Dies wäre sehr schade, denn nach den Editionen der beiden älteren Stadtbücher durch Friedrich Techen [2] und Lotte Knabe [3] eröffnen sich der Stadtgeschichtsforschung mit Hilfe der 1807 regulären Ein- und der 12 Nachträge im vorliegenden Grundbuch, das durch Straßenregister, Ortsverzeichnis und Personenregister zuverlässig erschlossen ist, faszinierende Möglichkeiten u.a. zur Rekonstruktion des mittelalterlichen Stadtbildes Wismars, zur Sozialtopographie der Stadt, für prosopographische Fragestellungen, zur Finanzierung der Kirchen und deren karitativer Einrichtungen, für Besitzerwechsel oder konjunkturelle Fragen. Der sehr aktiven Wismarer Bauforschung ist dieses Werk ein willkommenes Hilfsmittel. Der Herausgeber sowie Frank Braun (Wismar) geben in ihrer Einleitung zahlreiche instruktive Hinweise zu Forschungsperspektiven; es bleibt zu hoffen, dass diese in den kommenden Jahren genutzt werden. Auf diese Weise sollte die Wismarer Stadtgeschichte einen erheblichen Schub erhalten und die zwar verdienstvollen, aber doch in vielen Fragen veralteten Stadtgeschichten Friedrich Crulls und Friedrich Techens berichtigt und um neue Fragestellungen ergänzt werden können.
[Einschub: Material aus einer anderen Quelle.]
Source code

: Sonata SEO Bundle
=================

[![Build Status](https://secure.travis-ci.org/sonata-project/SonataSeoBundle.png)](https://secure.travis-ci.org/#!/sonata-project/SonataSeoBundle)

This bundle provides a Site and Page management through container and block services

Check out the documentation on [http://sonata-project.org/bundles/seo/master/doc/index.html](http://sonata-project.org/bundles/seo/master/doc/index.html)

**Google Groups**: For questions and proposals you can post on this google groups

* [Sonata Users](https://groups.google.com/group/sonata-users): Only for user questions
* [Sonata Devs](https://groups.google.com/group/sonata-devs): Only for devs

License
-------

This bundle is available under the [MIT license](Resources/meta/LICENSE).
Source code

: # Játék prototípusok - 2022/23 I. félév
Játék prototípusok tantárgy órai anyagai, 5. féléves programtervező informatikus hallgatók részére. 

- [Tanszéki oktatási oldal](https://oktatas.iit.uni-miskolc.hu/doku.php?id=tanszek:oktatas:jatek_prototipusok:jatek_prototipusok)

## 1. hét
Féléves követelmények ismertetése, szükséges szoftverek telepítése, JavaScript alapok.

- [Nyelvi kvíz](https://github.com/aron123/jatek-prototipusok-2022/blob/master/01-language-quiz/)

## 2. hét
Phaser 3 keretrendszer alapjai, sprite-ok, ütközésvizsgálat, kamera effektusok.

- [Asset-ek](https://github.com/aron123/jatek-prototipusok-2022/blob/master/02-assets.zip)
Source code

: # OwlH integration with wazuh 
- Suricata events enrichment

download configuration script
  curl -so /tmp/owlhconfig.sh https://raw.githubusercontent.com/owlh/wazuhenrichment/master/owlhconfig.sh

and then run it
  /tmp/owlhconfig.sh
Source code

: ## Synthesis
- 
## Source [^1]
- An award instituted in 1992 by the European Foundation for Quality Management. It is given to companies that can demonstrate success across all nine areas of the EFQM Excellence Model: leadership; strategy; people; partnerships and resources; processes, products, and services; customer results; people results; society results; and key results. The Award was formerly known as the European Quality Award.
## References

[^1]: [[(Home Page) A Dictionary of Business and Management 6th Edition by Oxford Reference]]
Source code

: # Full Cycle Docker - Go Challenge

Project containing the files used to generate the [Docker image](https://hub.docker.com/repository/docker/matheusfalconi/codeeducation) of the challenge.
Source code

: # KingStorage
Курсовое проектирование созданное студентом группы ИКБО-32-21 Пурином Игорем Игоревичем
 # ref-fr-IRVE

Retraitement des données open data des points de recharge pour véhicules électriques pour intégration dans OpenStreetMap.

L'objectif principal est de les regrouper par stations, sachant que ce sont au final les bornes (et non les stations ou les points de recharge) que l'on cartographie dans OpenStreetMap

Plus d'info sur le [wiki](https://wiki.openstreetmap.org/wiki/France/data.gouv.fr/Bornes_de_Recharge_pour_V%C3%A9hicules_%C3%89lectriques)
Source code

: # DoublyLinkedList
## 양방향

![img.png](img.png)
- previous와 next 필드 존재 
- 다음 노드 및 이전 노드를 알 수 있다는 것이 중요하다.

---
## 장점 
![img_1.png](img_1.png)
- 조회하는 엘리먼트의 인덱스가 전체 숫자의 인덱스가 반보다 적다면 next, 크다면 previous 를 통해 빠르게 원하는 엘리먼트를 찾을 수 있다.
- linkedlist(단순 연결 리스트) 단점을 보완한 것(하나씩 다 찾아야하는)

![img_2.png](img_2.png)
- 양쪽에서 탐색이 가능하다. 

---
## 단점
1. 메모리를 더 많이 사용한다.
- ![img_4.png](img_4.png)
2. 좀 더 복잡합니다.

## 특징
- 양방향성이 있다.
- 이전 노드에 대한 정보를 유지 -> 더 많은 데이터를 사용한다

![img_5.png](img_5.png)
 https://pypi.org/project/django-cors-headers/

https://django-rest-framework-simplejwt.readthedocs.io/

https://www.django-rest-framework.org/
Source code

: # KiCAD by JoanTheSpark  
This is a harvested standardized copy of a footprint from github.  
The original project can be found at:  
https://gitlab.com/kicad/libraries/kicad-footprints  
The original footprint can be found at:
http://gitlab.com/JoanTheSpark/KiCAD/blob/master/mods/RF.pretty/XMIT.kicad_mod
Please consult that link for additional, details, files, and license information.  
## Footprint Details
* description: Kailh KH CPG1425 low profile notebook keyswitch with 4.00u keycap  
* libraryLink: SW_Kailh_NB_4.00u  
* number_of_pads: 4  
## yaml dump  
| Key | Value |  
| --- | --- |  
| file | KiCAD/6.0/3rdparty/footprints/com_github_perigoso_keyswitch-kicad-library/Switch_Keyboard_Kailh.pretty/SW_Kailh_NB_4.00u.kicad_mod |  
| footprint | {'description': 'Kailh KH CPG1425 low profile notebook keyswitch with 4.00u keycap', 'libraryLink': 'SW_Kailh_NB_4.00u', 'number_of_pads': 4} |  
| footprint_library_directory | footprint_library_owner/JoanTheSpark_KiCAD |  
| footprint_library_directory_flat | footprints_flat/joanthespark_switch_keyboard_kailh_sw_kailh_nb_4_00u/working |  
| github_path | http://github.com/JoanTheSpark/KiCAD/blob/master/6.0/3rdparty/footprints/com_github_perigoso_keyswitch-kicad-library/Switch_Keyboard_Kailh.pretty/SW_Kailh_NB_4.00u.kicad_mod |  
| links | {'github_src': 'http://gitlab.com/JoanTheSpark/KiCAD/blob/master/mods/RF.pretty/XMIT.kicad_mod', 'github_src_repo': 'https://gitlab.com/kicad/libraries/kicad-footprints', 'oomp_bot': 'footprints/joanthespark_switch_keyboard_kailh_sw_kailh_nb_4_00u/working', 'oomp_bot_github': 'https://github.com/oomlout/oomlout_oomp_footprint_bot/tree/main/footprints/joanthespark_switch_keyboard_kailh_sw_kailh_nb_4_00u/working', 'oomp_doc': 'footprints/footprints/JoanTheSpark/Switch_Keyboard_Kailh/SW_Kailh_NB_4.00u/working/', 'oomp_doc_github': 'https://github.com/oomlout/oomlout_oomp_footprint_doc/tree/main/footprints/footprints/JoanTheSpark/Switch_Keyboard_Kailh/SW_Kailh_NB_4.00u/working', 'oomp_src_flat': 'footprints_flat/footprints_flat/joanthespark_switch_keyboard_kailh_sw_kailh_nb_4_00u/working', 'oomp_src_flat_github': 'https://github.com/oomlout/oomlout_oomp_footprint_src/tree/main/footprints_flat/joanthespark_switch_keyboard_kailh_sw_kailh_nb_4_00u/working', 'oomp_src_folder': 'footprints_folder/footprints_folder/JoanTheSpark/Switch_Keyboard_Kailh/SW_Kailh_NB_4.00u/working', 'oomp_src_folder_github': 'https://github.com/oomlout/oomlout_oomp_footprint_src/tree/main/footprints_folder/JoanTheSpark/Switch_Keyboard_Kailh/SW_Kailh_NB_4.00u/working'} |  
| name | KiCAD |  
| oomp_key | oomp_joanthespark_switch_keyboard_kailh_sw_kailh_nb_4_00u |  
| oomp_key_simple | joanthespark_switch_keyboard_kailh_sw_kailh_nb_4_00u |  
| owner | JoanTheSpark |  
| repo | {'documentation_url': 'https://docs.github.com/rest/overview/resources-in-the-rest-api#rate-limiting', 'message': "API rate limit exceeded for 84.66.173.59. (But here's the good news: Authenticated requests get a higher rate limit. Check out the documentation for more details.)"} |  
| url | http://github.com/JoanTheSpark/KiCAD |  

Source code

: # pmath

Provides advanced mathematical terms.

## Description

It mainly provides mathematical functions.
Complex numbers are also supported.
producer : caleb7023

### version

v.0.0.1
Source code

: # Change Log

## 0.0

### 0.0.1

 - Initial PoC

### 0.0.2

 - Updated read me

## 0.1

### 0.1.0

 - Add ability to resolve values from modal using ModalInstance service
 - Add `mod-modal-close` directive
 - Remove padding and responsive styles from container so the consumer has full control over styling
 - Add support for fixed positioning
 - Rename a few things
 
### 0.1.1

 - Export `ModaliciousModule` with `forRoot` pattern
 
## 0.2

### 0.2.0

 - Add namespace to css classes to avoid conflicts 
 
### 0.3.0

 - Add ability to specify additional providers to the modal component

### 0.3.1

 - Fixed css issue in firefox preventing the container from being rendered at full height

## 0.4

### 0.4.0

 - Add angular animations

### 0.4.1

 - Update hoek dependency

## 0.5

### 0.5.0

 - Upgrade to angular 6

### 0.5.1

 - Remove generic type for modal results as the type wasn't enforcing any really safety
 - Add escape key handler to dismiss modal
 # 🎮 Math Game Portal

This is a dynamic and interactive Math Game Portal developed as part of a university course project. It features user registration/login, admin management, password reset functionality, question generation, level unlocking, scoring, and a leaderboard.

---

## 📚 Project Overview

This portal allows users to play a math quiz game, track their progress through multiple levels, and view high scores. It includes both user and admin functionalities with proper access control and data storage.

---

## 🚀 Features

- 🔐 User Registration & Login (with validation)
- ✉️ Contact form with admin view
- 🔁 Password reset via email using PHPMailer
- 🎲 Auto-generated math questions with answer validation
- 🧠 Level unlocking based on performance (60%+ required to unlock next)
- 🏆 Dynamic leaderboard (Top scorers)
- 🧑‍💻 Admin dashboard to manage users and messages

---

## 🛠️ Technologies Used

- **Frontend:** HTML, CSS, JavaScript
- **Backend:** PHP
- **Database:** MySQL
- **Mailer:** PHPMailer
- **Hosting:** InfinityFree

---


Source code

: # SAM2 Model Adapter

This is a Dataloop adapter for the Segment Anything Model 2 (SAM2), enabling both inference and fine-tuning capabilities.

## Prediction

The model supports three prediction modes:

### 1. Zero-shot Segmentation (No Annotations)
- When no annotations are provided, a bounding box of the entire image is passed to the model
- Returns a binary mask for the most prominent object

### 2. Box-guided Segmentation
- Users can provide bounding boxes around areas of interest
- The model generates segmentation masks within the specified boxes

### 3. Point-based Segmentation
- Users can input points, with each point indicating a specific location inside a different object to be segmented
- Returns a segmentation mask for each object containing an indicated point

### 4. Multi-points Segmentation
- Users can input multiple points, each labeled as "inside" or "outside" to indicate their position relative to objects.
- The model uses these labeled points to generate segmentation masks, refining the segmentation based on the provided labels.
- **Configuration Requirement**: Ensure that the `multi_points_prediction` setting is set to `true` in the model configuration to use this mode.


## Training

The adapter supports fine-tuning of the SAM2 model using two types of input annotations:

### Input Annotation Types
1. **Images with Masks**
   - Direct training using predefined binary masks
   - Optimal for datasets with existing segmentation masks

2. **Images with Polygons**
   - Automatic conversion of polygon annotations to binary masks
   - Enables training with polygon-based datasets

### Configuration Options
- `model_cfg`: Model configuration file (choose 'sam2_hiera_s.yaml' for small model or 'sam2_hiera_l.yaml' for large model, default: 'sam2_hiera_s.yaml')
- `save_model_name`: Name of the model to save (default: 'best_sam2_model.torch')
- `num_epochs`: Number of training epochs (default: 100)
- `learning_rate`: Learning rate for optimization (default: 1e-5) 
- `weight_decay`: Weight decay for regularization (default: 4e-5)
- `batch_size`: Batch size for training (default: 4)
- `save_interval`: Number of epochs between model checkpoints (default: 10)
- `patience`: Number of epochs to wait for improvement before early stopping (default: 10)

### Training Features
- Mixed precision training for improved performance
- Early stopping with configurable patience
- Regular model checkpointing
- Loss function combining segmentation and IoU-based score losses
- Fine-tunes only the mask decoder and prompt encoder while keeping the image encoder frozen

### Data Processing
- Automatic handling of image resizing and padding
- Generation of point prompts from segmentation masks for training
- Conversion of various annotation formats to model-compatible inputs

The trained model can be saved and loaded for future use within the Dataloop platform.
Interessant ist beispielsweise die Entwicklung des für die Wismarer Wirtschaft bedeutenden Brauwesens. So lassen sich für das Ende des 15. Jahrhunderts 180 Brauhäuser nachweisen, deren Zahl um 1600 auf 120, 1680 auf 100 gesunken war. Mit Hilfe der Ratsakten sowie hunderter Prozessakten allein mit Beteiligung der Brauerkompanie, die im Archiv der Hansestadt Wismar überliefert sind, lässt sich die rein quantitative Aussage des Grundbuches qualitativ untersetzen. Die Gründe für den Niedergang des Brauwesens werden sichtbar, wenn man zum einen um die Überregulierung durch Brauerkompanie und Rat weiß, die Innovationen jahrzehntelang weitgehend verhinderte, und zum anderen das Wegbrechen des Mecklenburger Marktes für Wismarer Bier durch die Schwedenherrschaft über die Stadt und ihre Umgebung in Rechnung stellt. Wie im genannten Fall ergeben sich für die Stadtgeschichtsforschung zahlreiche weitere Möglichkeiten zur Anknüpfung an und Auswertung dieser beispielgebenden Edition. Interessant ist das Werk nicht nur für die Wismarer oder mecklenburgische Geschichte, die teilweise jahrhundertealten Beziehungen zu Braunschweig (8 Einträge), Hamburg (27), Lübeck (26) oder Stockholm (4) werden sichtbar und erweitern das Feld der Interessenten für diese empfehlenswerte Veröffentlichung. Wismar ist mit dieser Edition von der Zugänglichkeit der Quellen her nun in eine Reihe zu stellen mit Anklam, Bozen, Bergedorf, Greifswald, Limburg, Preßburg (Bratislava), Regensburg, Rietberg, Salzwedel, Stralsund, Stuttgart, Sulza oder Weimar, die alle über neuere Stadtbucheditionen verfügen. Die Veröffentlichung Münchs rangiert qualitativ dabei durchaus auf den vorderen Rängen.
Anmerkungen:
[1] Ernst Münch (Hg.): Das Rostocker Grundregister (1600-1820) (= Veröffentlichungen der Historischen Kommission für Mecklenburg, Reihe C: Quellen zur mecklenburgischen Geschichte; Bd. 2/1-2/III), Rostock 1998-1999.
[2] Friedrich Techen (Hg.): Das älteste Wismarer Stadtbuch von etwa 1250 bis 1272, Wismar 1912.
[3] Lotte Knabe (Hg.): Das zweite Wismarer Stadtbuch 1272-1297 (= Quellen und Darstellungen zur hansischen Geschichte, Neue Folge; Bd. 14), Weimar 1966.